Question

If $f\left(x\right)=a{x}^2+bx+c,a,b,c\in R$ and equation $f\left(x\right)-x=0$ has non-real roots $\alpha ,\beta$. Let $\gamma ,\delta$ be the roots of $f\left(f\right(x\left)\right)-x=0$ ($\gamma ,\delta$ are not equal to $\alpha ,\beta$).

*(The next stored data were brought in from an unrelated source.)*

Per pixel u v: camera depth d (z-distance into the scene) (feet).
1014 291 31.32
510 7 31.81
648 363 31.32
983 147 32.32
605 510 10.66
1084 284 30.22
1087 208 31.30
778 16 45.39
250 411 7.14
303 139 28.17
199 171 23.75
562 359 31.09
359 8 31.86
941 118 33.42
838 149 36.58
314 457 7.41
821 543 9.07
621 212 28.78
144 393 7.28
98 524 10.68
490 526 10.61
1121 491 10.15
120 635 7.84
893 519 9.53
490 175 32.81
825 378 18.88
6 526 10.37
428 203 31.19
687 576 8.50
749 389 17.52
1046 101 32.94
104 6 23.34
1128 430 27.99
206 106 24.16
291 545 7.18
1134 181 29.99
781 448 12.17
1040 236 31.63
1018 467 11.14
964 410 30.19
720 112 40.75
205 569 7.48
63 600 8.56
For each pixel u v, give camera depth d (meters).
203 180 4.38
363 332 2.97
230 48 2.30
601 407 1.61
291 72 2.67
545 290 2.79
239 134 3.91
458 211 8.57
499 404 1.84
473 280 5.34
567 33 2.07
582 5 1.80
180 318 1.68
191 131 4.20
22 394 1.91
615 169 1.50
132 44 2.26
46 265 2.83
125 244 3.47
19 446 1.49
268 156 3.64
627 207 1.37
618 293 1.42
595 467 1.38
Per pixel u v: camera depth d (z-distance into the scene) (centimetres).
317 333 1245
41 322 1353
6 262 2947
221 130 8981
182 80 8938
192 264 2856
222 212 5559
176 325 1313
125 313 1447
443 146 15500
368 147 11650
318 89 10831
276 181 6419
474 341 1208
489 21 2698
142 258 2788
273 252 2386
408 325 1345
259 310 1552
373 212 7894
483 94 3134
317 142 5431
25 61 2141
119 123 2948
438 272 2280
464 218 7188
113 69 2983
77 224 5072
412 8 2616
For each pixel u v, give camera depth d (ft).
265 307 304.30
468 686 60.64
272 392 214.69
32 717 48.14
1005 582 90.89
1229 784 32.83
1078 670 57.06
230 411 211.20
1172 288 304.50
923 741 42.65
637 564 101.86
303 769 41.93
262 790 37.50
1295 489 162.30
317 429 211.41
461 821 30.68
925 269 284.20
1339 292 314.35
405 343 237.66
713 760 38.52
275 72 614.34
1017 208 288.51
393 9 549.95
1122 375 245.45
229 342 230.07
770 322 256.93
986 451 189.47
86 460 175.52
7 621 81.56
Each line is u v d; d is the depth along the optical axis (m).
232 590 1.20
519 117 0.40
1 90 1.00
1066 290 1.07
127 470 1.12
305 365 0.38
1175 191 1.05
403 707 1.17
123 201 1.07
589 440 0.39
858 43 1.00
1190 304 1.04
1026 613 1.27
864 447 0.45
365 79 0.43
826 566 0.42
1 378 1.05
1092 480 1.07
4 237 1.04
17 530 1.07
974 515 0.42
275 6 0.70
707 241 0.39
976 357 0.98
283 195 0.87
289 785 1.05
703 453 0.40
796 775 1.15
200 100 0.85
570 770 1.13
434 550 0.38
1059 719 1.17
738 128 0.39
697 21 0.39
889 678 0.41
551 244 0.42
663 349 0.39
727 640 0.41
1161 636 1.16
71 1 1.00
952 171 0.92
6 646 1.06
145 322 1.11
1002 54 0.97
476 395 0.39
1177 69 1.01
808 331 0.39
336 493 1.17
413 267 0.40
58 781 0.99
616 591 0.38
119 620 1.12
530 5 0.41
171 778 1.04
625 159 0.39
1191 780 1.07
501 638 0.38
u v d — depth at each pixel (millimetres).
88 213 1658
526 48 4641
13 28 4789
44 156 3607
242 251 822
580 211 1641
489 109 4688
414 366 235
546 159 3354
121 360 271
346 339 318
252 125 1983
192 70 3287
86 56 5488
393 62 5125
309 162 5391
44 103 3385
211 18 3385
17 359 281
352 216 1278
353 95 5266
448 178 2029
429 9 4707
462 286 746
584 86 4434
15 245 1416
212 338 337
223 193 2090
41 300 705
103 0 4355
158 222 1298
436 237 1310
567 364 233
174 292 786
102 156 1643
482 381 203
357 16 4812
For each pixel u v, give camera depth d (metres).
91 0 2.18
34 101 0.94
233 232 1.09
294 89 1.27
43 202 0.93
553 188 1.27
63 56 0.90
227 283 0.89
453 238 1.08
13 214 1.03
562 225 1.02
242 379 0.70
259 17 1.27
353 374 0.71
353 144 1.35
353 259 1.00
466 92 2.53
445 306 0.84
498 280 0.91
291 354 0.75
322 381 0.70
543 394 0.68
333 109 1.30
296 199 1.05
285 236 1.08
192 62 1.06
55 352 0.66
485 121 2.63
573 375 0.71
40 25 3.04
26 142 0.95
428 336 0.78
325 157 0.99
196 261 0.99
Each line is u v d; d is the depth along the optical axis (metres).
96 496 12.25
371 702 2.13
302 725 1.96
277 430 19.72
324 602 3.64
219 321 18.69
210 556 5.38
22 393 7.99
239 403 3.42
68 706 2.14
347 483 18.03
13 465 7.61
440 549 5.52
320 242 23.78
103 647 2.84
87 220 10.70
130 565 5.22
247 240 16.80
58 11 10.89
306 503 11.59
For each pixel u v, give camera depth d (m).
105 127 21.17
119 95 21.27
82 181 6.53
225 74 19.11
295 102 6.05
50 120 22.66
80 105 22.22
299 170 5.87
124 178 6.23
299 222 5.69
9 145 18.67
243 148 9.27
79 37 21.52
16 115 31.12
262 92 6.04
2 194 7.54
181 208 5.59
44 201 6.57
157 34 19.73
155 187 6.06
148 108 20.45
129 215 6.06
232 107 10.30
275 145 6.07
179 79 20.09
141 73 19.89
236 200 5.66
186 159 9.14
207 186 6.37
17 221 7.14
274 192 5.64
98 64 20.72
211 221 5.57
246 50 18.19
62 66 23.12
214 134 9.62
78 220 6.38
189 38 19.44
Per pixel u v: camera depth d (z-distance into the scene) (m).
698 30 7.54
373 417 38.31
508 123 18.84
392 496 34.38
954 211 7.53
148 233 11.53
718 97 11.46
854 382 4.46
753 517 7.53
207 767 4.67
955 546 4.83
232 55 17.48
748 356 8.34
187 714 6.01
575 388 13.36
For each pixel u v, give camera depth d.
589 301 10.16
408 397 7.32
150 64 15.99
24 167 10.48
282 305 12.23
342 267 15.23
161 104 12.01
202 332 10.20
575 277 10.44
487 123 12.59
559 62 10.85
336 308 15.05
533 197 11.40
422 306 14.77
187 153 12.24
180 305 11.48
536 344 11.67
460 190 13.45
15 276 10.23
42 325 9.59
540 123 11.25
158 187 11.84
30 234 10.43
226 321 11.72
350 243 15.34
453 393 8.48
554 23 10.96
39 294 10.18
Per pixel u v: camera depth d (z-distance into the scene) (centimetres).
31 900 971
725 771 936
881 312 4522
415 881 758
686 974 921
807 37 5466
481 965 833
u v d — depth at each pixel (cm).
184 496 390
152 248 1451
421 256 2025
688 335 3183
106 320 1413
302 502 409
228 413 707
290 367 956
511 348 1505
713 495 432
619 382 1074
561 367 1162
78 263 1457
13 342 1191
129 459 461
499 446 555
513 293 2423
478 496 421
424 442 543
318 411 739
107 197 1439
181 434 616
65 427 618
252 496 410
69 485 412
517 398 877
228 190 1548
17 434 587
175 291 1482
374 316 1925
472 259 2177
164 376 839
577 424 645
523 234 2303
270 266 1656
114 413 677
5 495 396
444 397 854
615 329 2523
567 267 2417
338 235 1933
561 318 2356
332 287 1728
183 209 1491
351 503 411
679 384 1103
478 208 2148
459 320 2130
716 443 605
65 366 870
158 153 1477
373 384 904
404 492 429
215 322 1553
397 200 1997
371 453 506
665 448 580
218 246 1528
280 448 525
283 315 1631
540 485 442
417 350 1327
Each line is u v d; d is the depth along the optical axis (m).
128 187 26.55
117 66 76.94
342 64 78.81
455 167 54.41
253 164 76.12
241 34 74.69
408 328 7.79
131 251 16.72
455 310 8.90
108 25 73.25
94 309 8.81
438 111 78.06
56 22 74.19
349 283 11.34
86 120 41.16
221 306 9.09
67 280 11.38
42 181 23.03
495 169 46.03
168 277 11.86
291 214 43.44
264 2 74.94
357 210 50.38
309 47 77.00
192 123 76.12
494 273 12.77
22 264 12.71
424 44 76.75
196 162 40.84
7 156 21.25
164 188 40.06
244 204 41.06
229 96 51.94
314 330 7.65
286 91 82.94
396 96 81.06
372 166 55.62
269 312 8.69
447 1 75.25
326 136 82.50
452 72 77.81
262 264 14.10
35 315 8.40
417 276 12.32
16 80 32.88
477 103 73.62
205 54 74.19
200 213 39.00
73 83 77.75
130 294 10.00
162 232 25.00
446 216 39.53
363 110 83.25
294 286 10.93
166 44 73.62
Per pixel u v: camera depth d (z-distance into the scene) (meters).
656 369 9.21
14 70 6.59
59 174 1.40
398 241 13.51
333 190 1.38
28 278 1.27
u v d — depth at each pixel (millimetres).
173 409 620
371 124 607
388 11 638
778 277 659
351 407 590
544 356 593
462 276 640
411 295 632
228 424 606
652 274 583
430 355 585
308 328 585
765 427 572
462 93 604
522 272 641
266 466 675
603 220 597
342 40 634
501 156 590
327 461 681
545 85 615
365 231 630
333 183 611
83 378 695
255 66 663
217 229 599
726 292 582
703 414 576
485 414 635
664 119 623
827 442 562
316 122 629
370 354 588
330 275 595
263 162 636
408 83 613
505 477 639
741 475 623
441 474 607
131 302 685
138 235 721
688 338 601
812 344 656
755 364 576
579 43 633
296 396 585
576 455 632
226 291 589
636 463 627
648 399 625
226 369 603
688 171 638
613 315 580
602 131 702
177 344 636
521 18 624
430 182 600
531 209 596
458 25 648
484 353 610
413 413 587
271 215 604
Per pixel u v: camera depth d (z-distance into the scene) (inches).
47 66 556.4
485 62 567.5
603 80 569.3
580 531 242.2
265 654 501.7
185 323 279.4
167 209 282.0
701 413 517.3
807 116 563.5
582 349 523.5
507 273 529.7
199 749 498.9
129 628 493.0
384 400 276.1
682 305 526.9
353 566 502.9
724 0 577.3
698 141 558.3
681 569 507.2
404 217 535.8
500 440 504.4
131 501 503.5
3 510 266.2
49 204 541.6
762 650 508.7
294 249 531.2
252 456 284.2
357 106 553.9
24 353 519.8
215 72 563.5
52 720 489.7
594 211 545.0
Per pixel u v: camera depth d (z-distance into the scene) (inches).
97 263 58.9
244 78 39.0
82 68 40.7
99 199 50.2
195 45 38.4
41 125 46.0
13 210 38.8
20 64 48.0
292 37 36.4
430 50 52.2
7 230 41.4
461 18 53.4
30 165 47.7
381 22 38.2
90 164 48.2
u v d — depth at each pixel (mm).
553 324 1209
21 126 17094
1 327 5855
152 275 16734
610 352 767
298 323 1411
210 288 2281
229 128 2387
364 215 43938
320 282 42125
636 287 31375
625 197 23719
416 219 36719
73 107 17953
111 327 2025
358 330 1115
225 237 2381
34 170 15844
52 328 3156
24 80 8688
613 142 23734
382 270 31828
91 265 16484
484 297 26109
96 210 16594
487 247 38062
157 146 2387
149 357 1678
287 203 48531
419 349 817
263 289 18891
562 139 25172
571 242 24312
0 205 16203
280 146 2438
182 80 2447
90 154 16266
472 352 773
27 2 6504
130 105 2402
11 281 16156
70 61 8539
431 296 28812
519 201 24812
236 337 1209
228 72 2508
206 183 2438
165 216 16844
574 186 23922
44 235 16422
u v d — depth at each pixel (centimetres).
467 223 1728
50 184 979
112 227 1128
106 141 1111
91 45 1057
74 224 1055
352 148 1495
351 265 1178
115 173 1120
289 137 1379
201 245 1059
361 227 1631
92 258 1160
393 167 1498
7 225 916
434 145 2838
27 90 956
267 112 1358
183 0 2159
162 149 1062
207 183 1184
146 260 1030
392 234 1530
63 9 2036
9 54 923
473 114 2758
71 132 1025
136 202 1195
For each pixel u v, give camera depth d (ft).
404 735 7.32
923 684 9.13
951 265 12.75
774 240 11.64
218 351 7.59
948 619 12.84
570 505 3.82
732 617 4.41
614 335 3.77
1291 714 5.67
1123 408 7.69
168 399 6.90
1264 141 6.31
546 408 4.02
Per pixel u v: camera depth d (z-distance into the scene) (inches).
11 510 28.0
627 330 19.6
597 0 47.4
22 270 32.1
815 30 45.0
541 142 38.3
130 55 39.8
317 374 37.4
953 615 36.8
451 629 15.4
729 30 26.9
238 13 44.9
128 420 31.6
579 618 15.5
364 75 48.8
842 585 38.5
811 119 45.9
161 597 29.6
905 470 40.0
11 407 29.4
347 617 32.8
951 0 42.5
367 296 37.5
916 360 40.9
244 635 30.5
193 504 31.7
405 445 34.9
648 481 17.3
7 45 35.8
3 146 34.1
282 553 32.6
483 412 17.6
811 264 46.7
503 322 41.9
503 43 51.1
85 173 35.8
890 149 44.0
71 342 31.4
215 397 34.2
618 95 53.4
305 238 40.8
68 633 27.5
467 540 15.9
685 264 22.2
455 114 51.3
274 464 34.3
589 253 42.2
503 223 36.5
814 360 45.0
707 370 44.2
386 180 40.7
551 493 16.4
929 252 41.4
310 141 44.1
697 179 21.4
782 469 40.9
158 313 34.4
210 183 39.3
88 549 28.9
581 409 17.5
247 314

Then $\left|\begin{array}{ccc}2& \alpha & \delta \\ \beta & 0& \alpha \\ \gamma & \beta & 1\end{array}\right|$ is

• A. 0
• B. purely real
• C. purely imaginary
• D. none of these

Answer 1

The correct option is B purely real

$f\left(x\right)=a{x}^2+bx+c;a,b,c\in R$ and equation $f\left(x\right)-x=0$ has imaginary roots $\alpha ,\beta$ and $\gamma ,\delta$ be the roots of $f\left(f\right(x\left)\right)-x=0$
since $\alpha ,\beta$ are roots of $f\left(x\right)-x=0$
$f\left(\alpha \right)-\alpha =0$ $\Rightarrow f\left(\alpha \right)=\alpha$
$f\left(\beta \right)-\beta =0$ $\Rightarrow f\left(\beta \right)=\beta$
$f\left(f\right(\alpha \left)\right)-\alpha =f\left(\alpha \right)-\alpha =0$
$f\left(f\right(\beta \left)\right)-\beta =f\left(\beta \right)-\beta =0$
$\therefore \alpha ,\beta$ are also roots of $f\left(f\right(x\left)\right)-x=0$ ------(*)
$f\left(x\right)-x=a{x}^2+(b-1)x+c=0$
roots are imaginary.
i.e $\alpha ,\beta$ are conjugate to each other and $D<0$
$\Rightarrow (b-1{)}^2-4ac<0$ -------(1)
$f\left(f\right(x\left)\right)-x=a(a{x}^2+bx+c{)}^2+b(a{x}^2+bx+c)+c-x=0$
$\Rightarrow (a{x}^2+(b-1)x+c)(a^2{x}^2+(ab+a)x+ac+b+1)=0$
$D=(ab+a{)}^2-4a^2(ac+b+1)=a^2\left(\right(b-1{)}^2-4ac)-4a^2<0$ ($\because$ from (1))
$\therefore \gamma ,\delta$ are also imaginary roots and conjugate to each other.
$\left|\begin{array}{ccc}2& \alpha & \delta \\ \beta & 0& \alpha \\ \gamma & \beta & 1\end{array}\right|$ $=-3\alpha \beta +{\alpha }^2\gamma +{\beta }^2\delta$ ------ (2)
$\alpha \beta$ is real
${\alpha }^2\gamma$ is conjugate to ${\beta }^2\delta$
$\Rightarrow {\alpha }^2\gamma +{\beta }^2\delta$ is real
from (2)
$\therefore \left|\begin{array}{ccc}2& \alpha & \delta \\ \beta & 0& \alpha \\ \gamma & \beta & 1\end{array}\right|$ is purely real.
Hence, option B.